Third, the Semantic SLAM-based environmental perception enables the robot to semantically understand the objects, spaces, and relationships within a real classroom, allowing it to generate contextually appropriate questions, answers, and feedback in real time. Whereas previous educational robots were limited to physical localization or basic object detection, the proposed system achieves structural innovation by integrating semantic, scene-level perception with linguistic interaction and behavioral planning. Through this integration, children experience a comprehensive form of linguistic, cognitive, and social interaction within an authentic educational environment.
Consequently, the proposed framework demonstrates that the robot can serve not merely as an information provider but as a learning companion that engages in reciprocal question–answer exchanges with children, overcoming the technical and interactional limitations of existing educational robots and promoting children’s cognitive, linguistic, and social development in a developmentally appropriate manner.
The approach proposed in this study represents a novel structural integration that combines Semantic SLAM, automated planning, and VQA modules into a single coherent framework, distinguishing it from previous studies that have explored these technologies independently. Unlike prior research that primarily focused on improving the performance of individual functions, the proposed system aims to expand the educational applicability of social robots through the integrated connection of environmental perception, planning, and dialogue. Therefore, the key contribution of this study lies not merely in the implementation of each component but in the presentation of an integrated educational robot architecture designed to support child-centered learning.
7. Conclusions
In this study, we propose an architecture that combines environmental perception and interaction to support preschool children’s learning using social robots. The proposed system includes three modules: semantic SLAM, automated planning system, and VQA. Each module works in a complementary manner to enable the robot to engage in meaningful interactions with children in a real classroom environment. The experimental results indicate that semantic SLAM provides precise semantic scene information, including various object attributes and positional relationships, and the automated planning system successfully completes tasks with a high success rate even in changing environments. Furthermore, the VQA module demonstrated its potential for social interaction and educational use by accurately interpreting children’s natural language questions and generating appropriate responses.

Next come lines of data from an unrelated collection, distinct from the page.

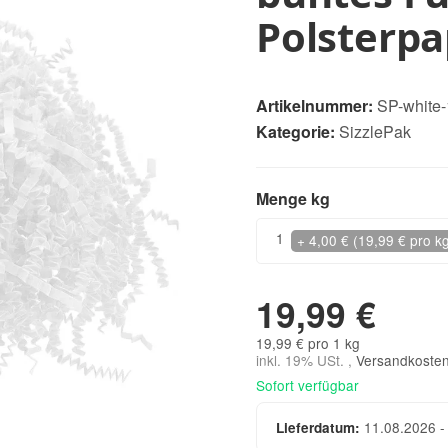
Polsterpa
Artikelnummer:
SP-white-
Kategorie:
SizzlePak
Menge kg
Menge kg
1
+ 4,00 € (19,99 € pro k
19,99 €
19,99 € pro 1 kg
inkl. 19% USt. ,
Versandkosten
Sofort verfügbar
11.08.2026 -
Lieferdatum:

The proposed system supports child-centered learning by enabling the robot to semantically understand objects and spatial relationships within the classroom, adjust its behavior according to children’s responses and environmental changes, and engage in active interaction by generating questions and answers. Through this process, the robot is demonstrated to function not merely as an information provider but as a learning companion that facilitates children’s linguistic exploration and concept formation. However, this study did not quantitatively verify the educational effectiveness of the system, and the speech recognition module did not fully reflect the characteristics of children’s speech. Future research will focus on improving these technical aspects and conducting long-term experiments to strengthen the educational applicability and child-adaptive interaction capabilities, thereby advancing the proposed system into a more complete child-centered educational robotics platform.